Over 45,000 Students Forced to Repay Loans by Mistake, DeVos Says

SAN FRANCISCO (CN) – U.S. Education Secretary Betsy DeVos forced more than 45,000 defrauded students to repay loans in violation of a court order – far more than the 16,000 originally estimated, the department revealed in a court filing Tuesday.

Education Secretary Betsy DeVos listens during a Cabinet meeting at the White House on July 16, 2019. (AP Photo/Alex Brandon, File)

“Students and taxpayers should be infuriated by the Department of Education’s complete disregard for student borrowers,” said Toby Merrill, director of the Project on Predatory Student Lending at Harvard Law School, which represents student borrowers in a class action against DeVos.

DeVos was held in contempt of court and fined $100,000 in October after the department acknowledged management blunders led thousands of borrowers to wrongly receive notices that payments were due.

In a compliance report filed Tuesday, the department said more than 11,500 students who wrongly received notices made payments, and 550 students had their tax refunds seized or wages garnished due to nonpayment. Another 5,000 were reported to credit rating agencies for failing to make payments, and 94 students are still waiting on refunds for voluntary payments and involuntary collections.

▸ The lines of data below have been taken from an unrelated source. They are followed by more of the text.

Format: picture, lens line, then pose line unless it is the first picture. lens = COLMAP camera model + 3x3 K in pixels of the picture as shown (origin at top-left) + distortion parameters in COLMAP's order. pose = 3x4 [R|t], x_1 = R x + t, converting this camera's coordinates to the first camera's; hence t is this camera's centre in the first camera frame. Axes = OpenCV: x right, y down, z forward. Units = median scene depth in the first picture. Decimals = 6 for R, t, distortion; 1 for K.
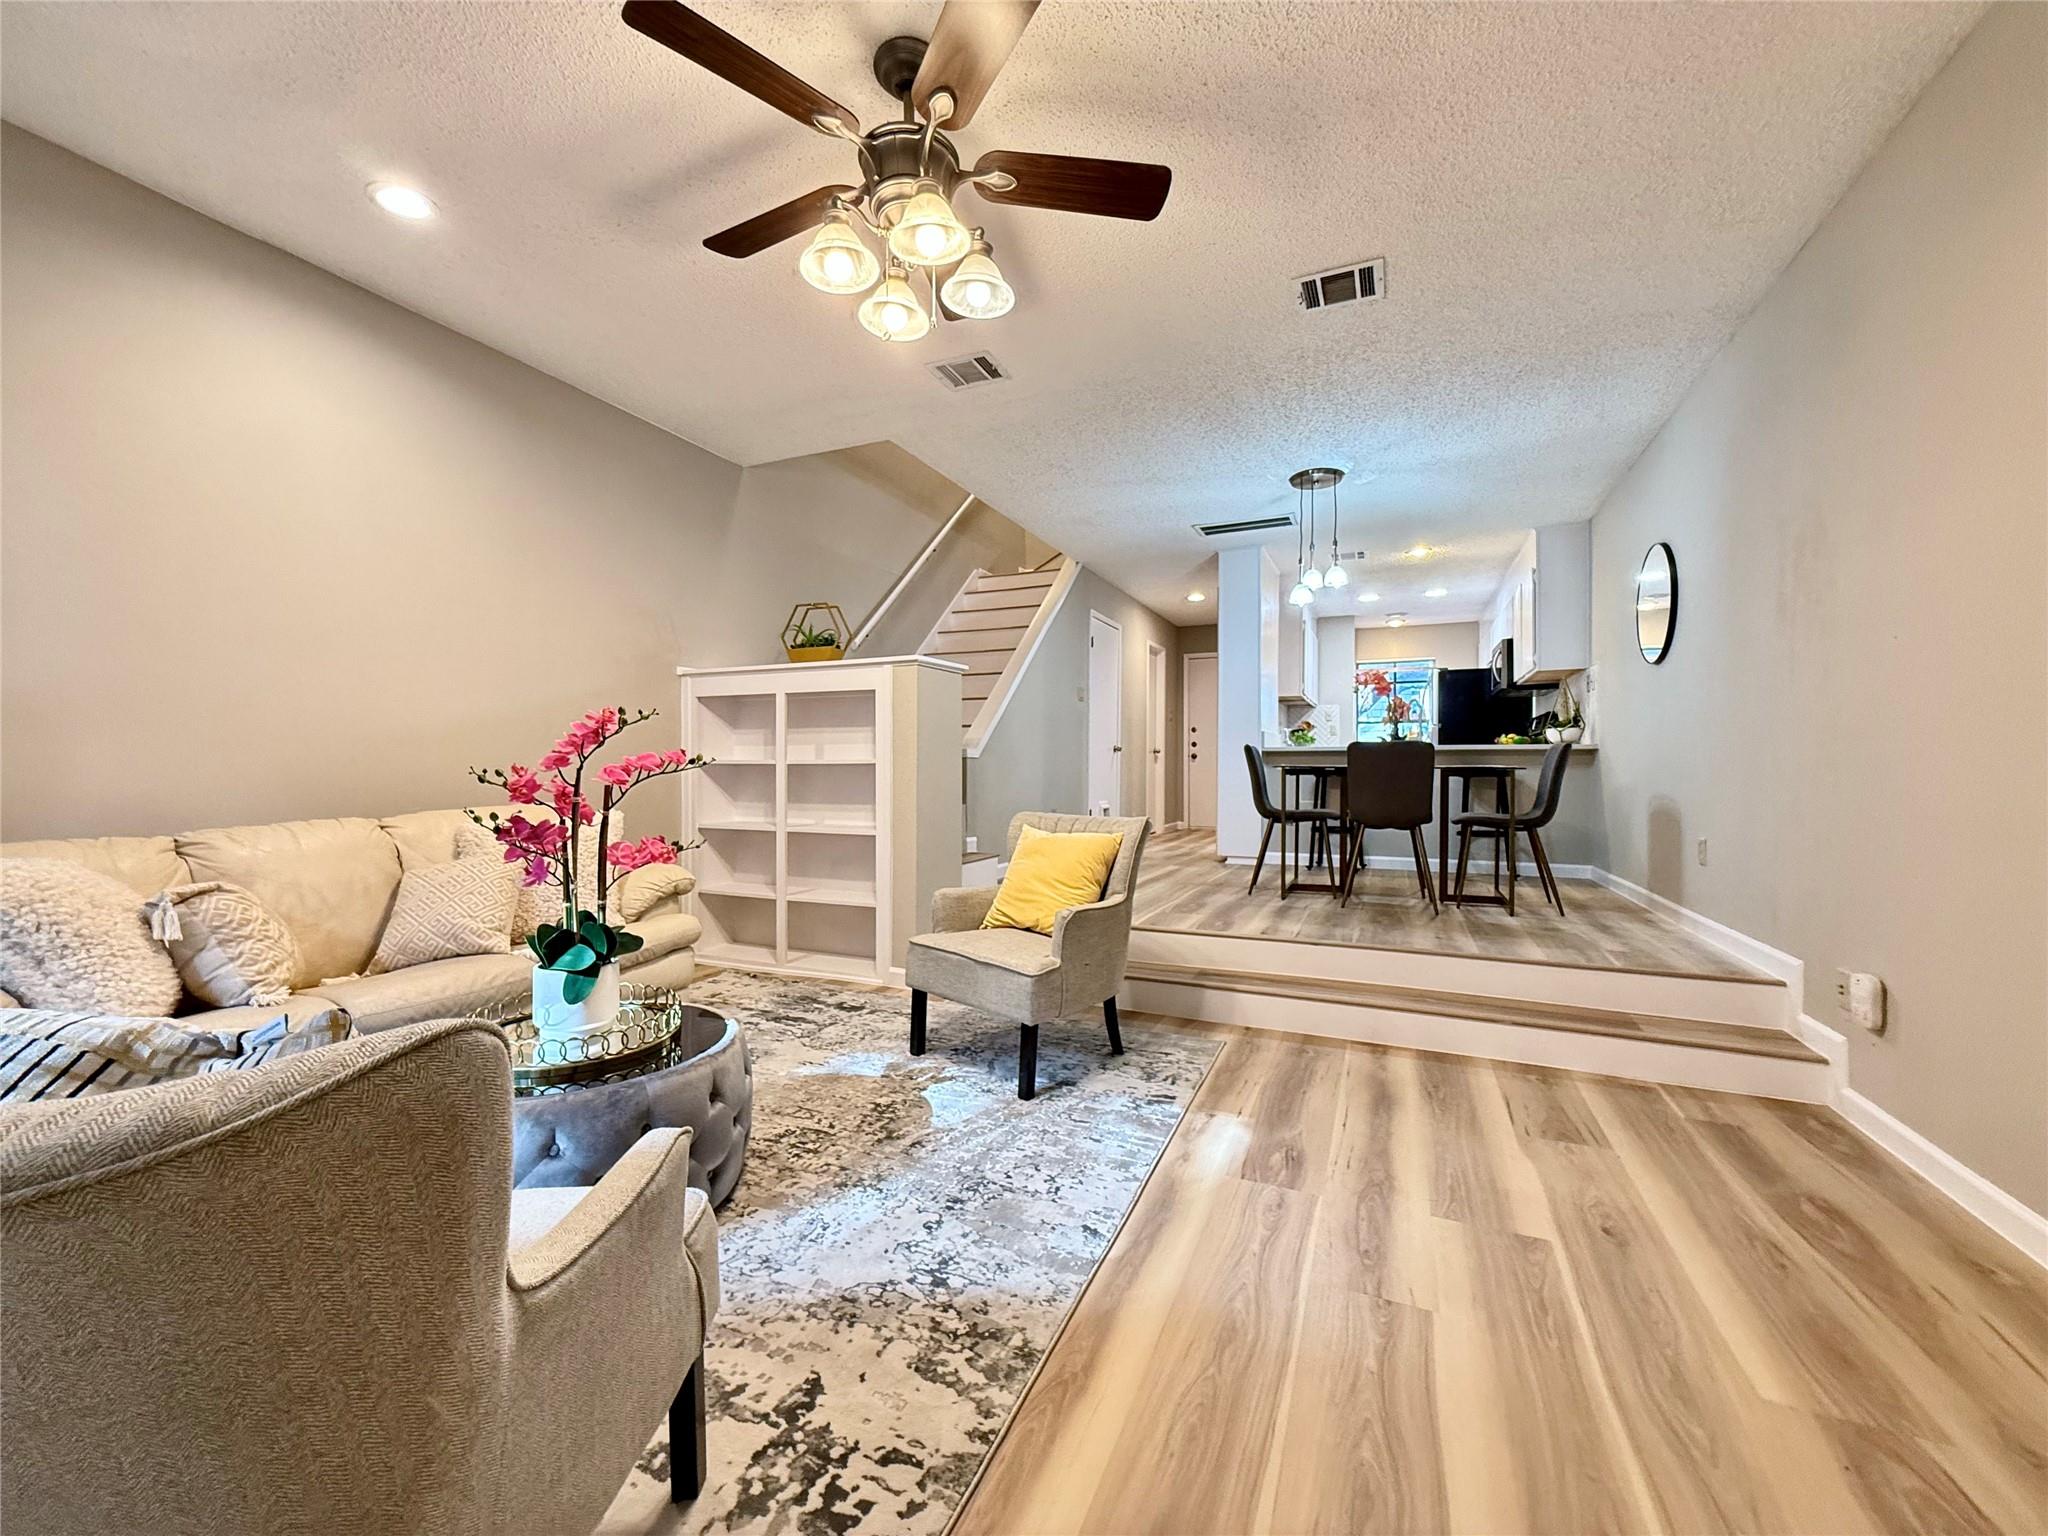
lens RADIAL K [[824.1, 0, 1011.0], [0, 824.1, 768.7], [0, 0, 1]] dist [-0.001658, -0.000293]
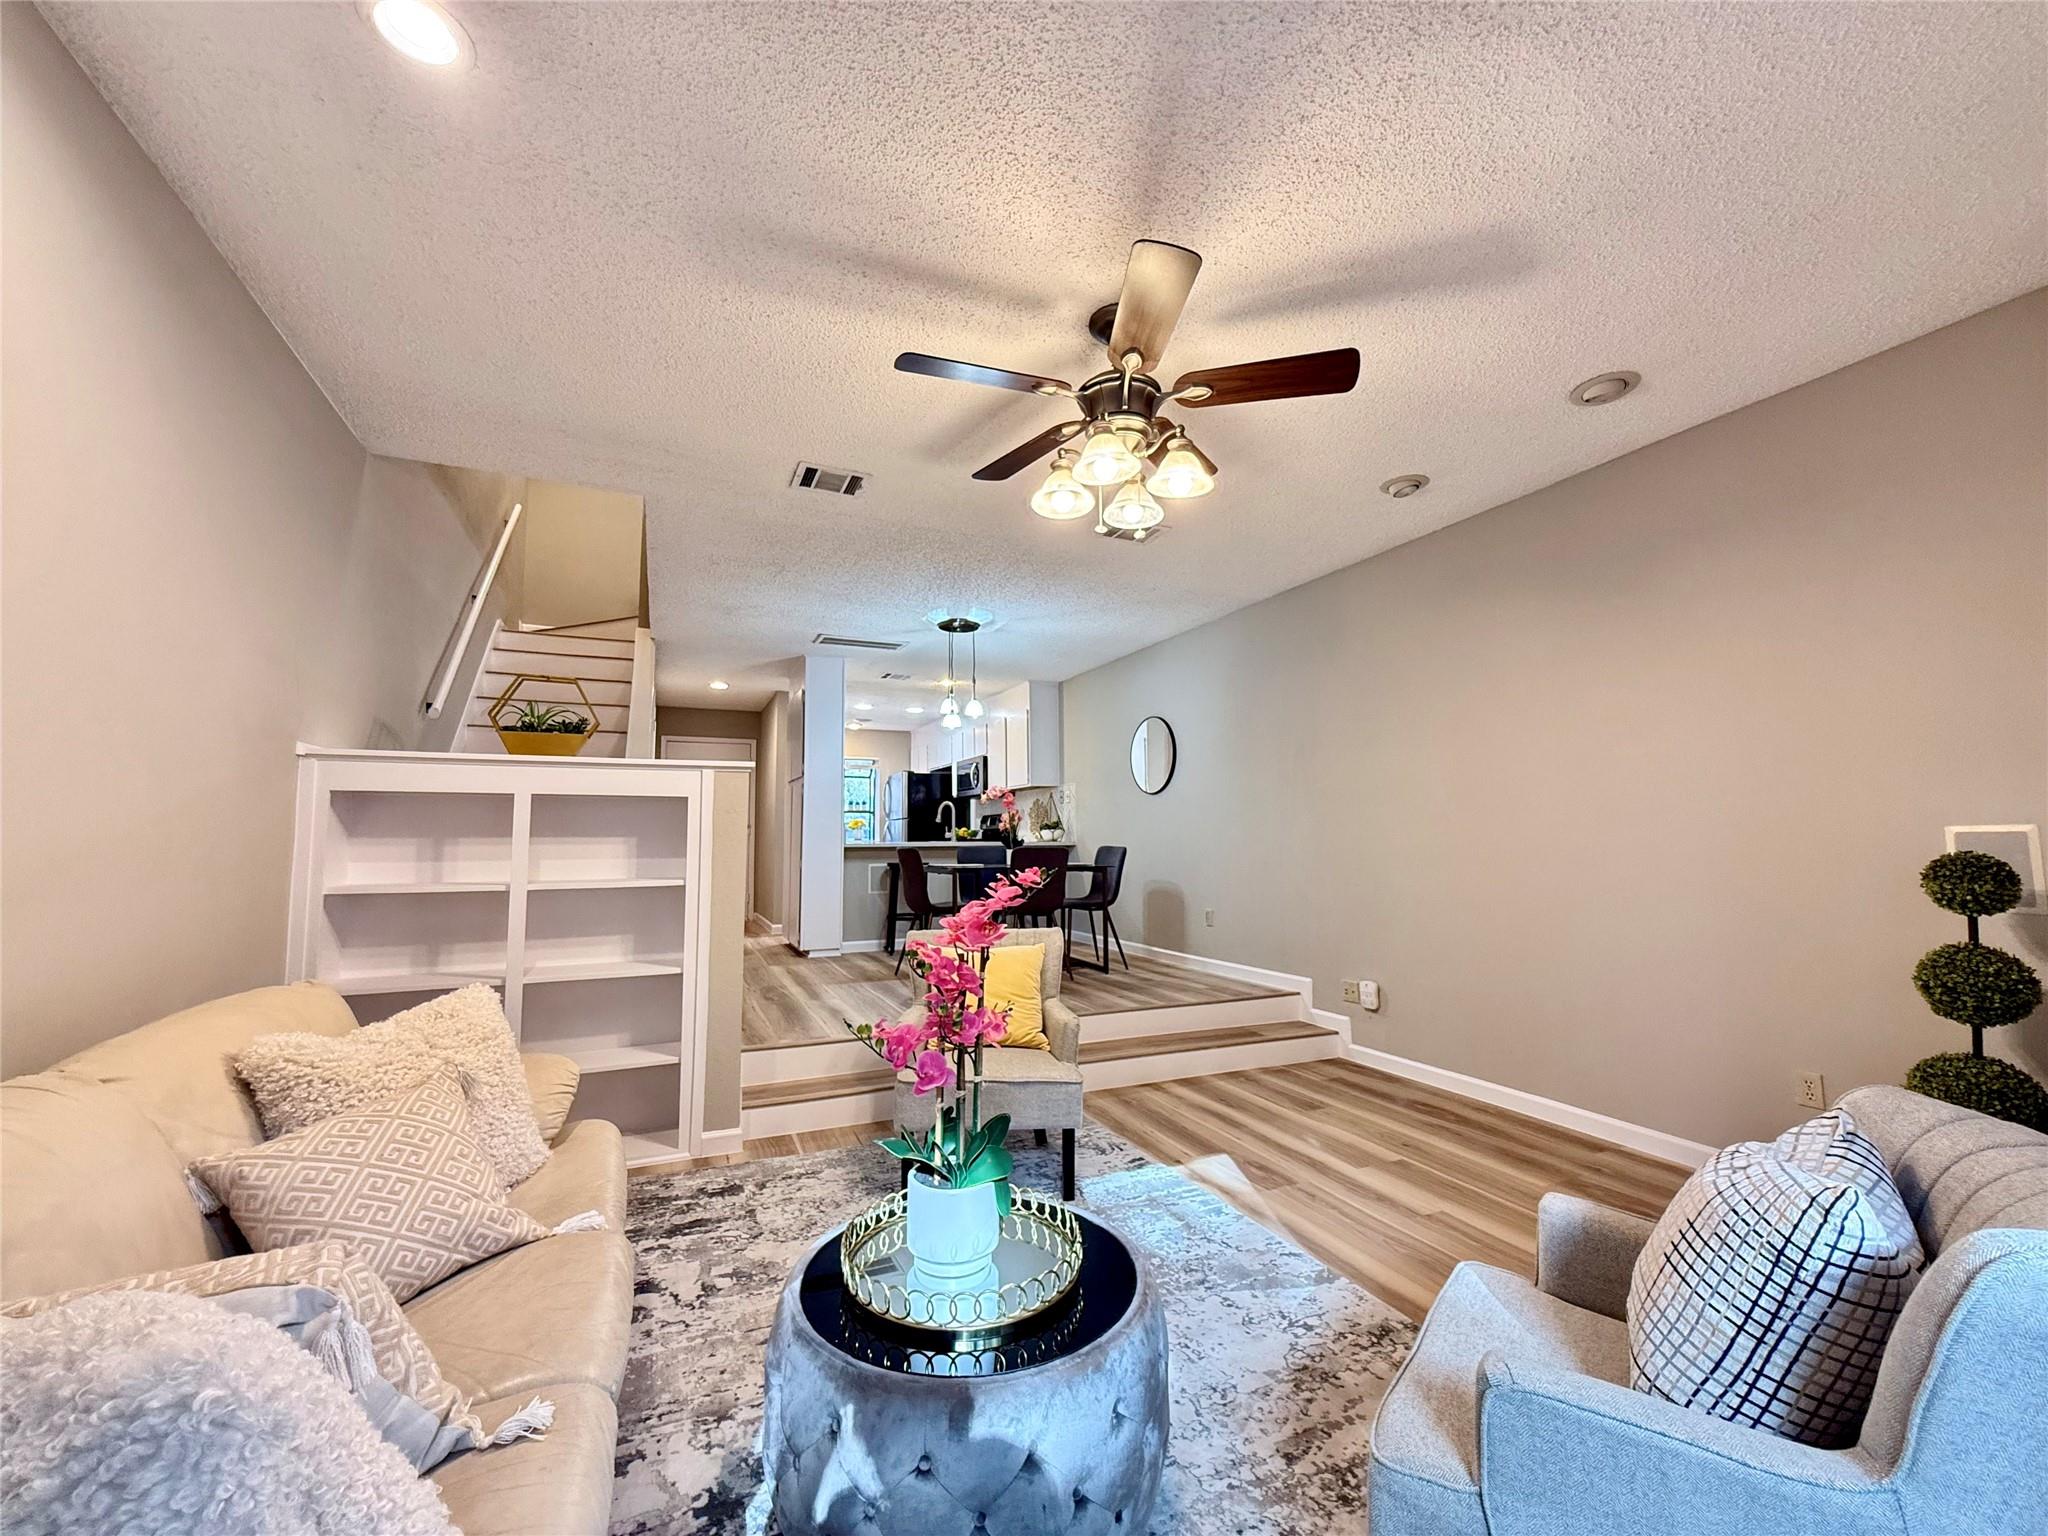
lens RADIAL K [[824.1, 0, 1028.2], [0, 824.1, 767.6], [0, 0, 1]] dist [-0.001658, -0.000293]
pose [[0.655818, 0.059773, 0.752549, -0.750865], [0.006625, 0.996366, -0.084912, -0.069225], [-0.754890, 0.060673, 0.653039, 0.244759]]
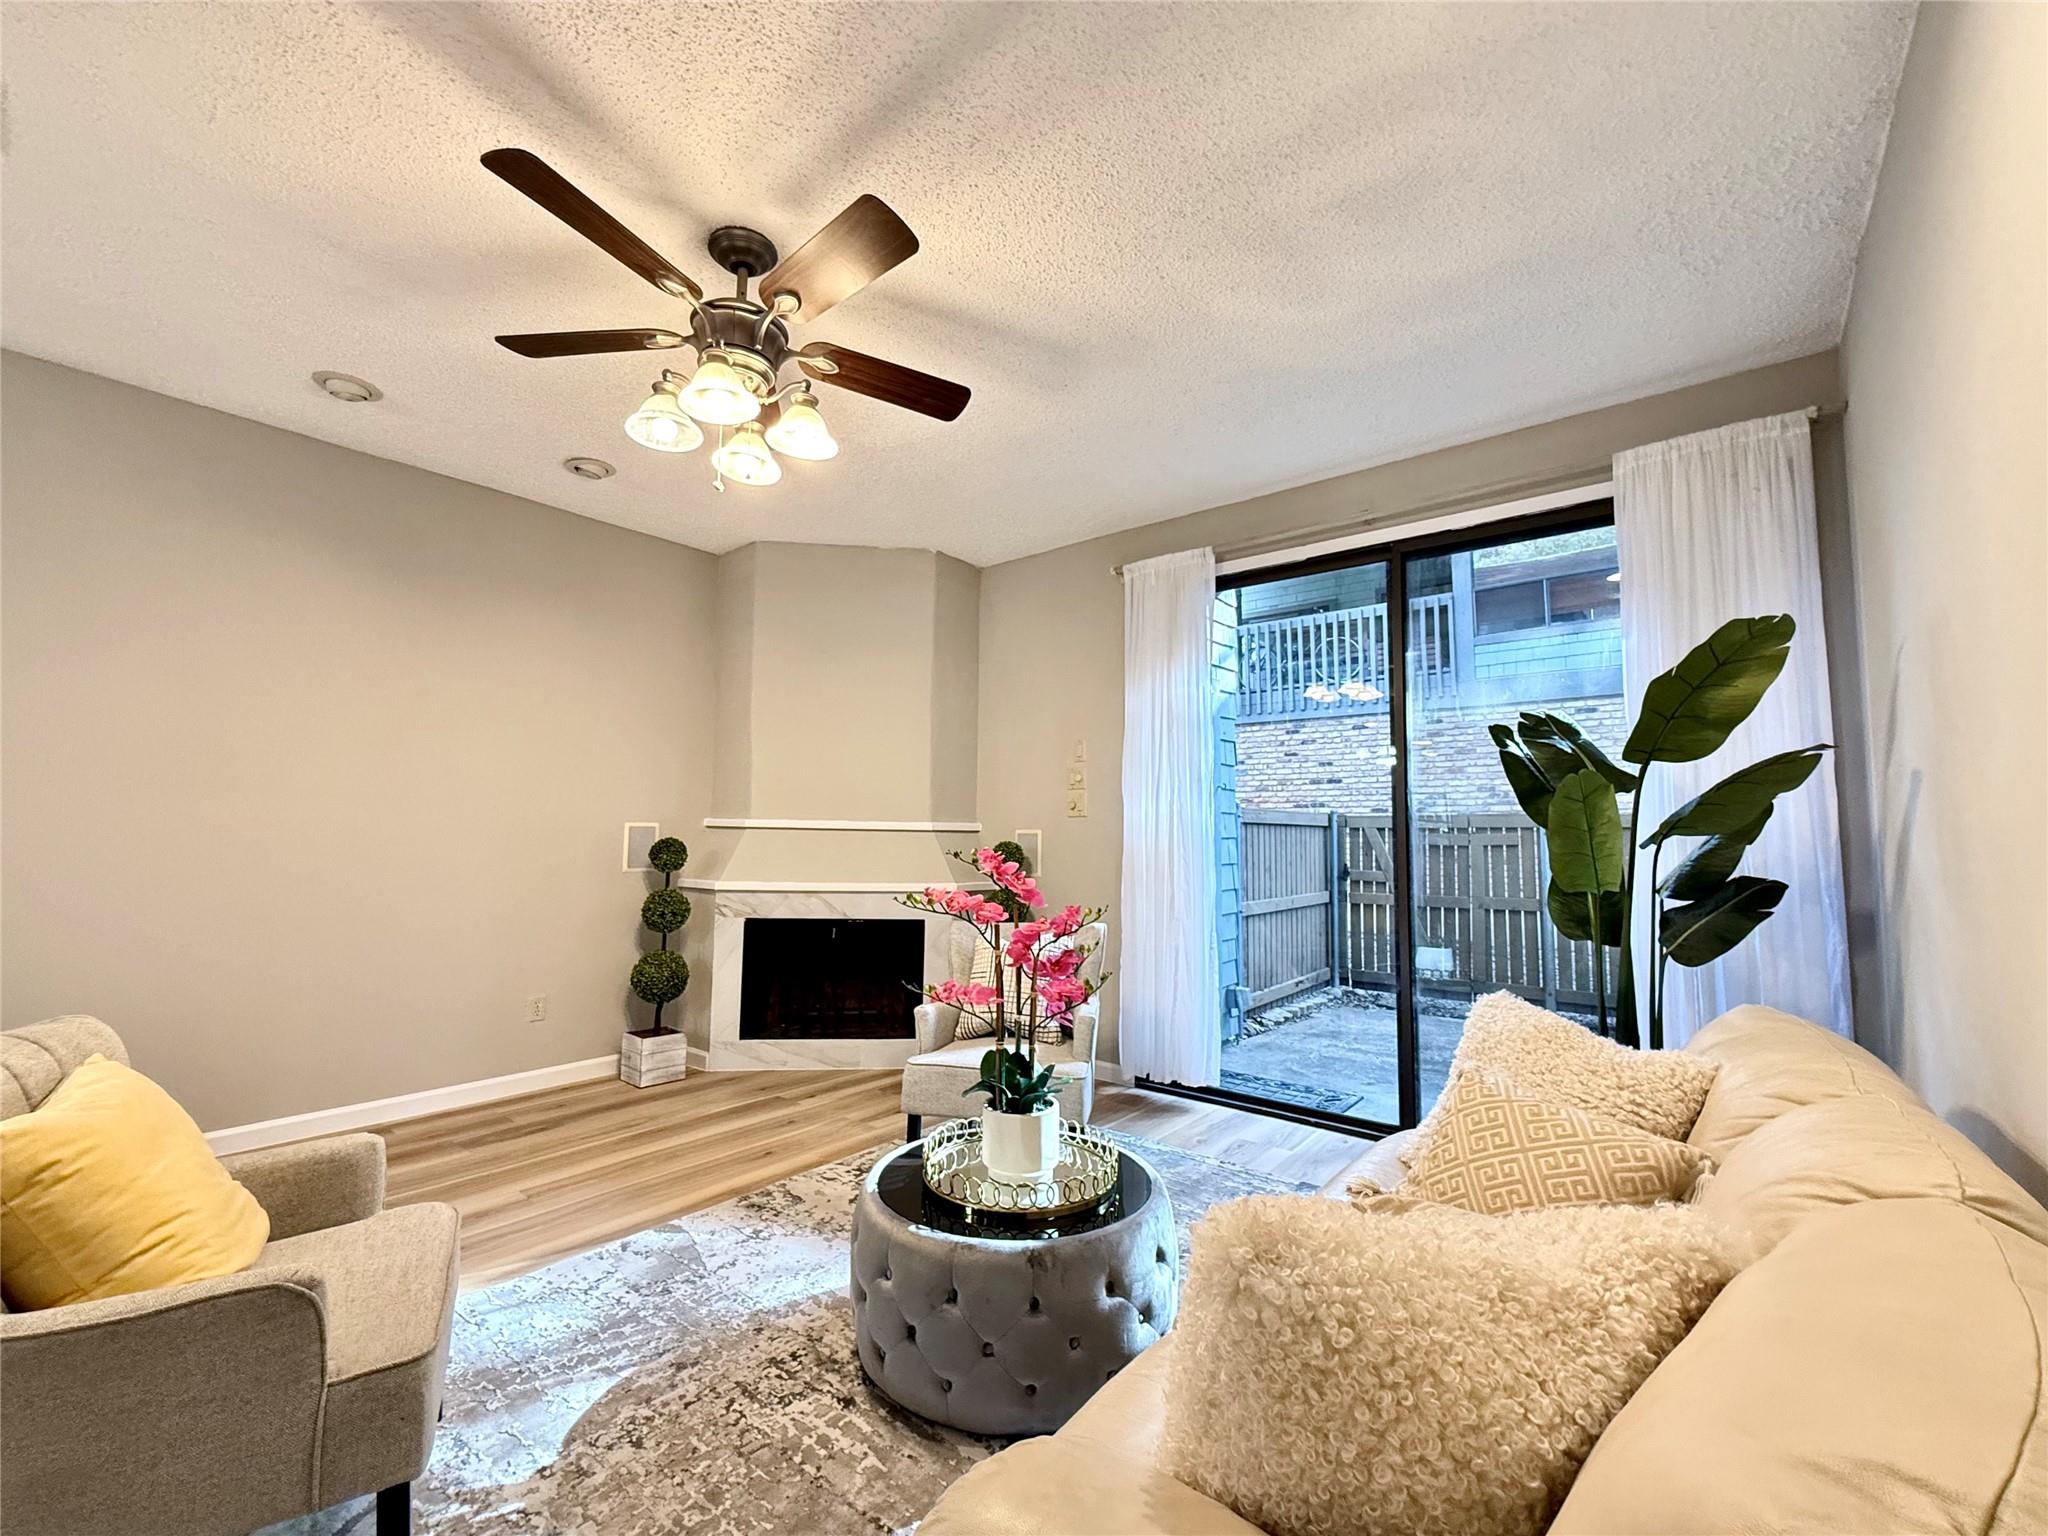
lens RADIAL K [[824.1, 0, 1013.0], [0, 824.1, 764.5], [0, 0, 1]] dist [-0.001658, -0.000293]
pose [[-0.968674, 0.014874, 0.247890, -0.507803], [-0.008561, 0.995611, -0.093192, -0.050192], [-0.248188, -0.092395, -0.964296, 1.322423]]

According to the Project on Predatory Student Lending, 75% of students subjected to involuntary collections had to borrow money at high interest rates to cover expenses, such as food, rent, child care and transportation. Some had their electric service cut off while others reported repeated late fees of $25 to $100 for utility bills as a result of involuntary collections.

The project found some borrowers were evicted due to inability to pay rent, and one individual was fired from her job after her car was repossessed because she could not make payments.

Merrill called the collections blunder “galling” and “unlawful.”

The department said its original undercount of affected students was due to “isolated issues,” primarily miscommunication with its loan servicers and discrepancies related to consolidated loans and missing social security numbers.

The department’s Federal Student Aid office “will remediate the remaining identified impacts to class members as quickly as possible, while continuing the ongoing process of re-verifying and revalidating all information regarding the class in order to correctly identify all class members and all compliance failures,” the department stated in a 14-page compliance report.

U.S. Magistrate Judge Sallie Kim granted an injunction in May 2018 halting collection on more than 70,000 loans belonging to former students of Corinthian Colleges.

The Education Department on Tuesday updated the number of class members, or former Corinthian Colleges students who submitted borrower defense applications, to 78,737 as of Nov. 5. Because about 1,200 borrower defense applications are submitted each week, the department says the size of the class is “always in flux and can only be measured at a discrete point in time.”

A Department of Education spokesman said the agency takes its responsibility to student borrowers and obligations to the court seriously. He said the department put a new team in charge of overseeing borrower defense-related issues and launched an ongoing “top-to-bottom review” to ensure past mistake are not repeated.

“We have acknowledged that, unfortunately, the loan servicers made mistakes in keeping impacted students in the proper forbearance status as we wait for a final decision from the courts. At Secretary DeVos’ direction, [Federal Student Aid] took action to fix any harm done to students and made internal changes to help prevent against future errors,” the spokesman said.

Corinthian Colleges declared bankruptcy and collapsed in April 2015 after investigations by the Department of Education and numerous state attorneys general. The for-profit institution was accused of misleading students about the value of its educational programs and their ability to get higher-paying jobs after graduation.

“Corinthian filed for bankruptcy and avoided its debts, but the students it cheated were left thousands of dollars in debt for an education they never received,” the Project on Predatory Student Lending said in a statement.

Reversing an Obama-era policy that gave full debt forgiveness to Corinthian Colleges students, DeVos unveiled a new formula in December 2017 that assigned a value to each educational program based on graduates’ average earnings. Students from each program were to pay back a portion of their loan debt based on that formula.

Lead plaintiff Martin Calvillo Manriquez sued the Department of Education over that new repayment formula in December 2017.

Despite arguments that the department used an unfair method to make the students repay loans, Kim blocked the “Average Earnings” rule for a different reason – because the Education Department obtained earnings data by sharing borrowers’ personal information with the Social Security Administration in violation of the Privacy Act of 1974.

An appeal challenging Kim’s injunction is still pending in the Ninth Circuit.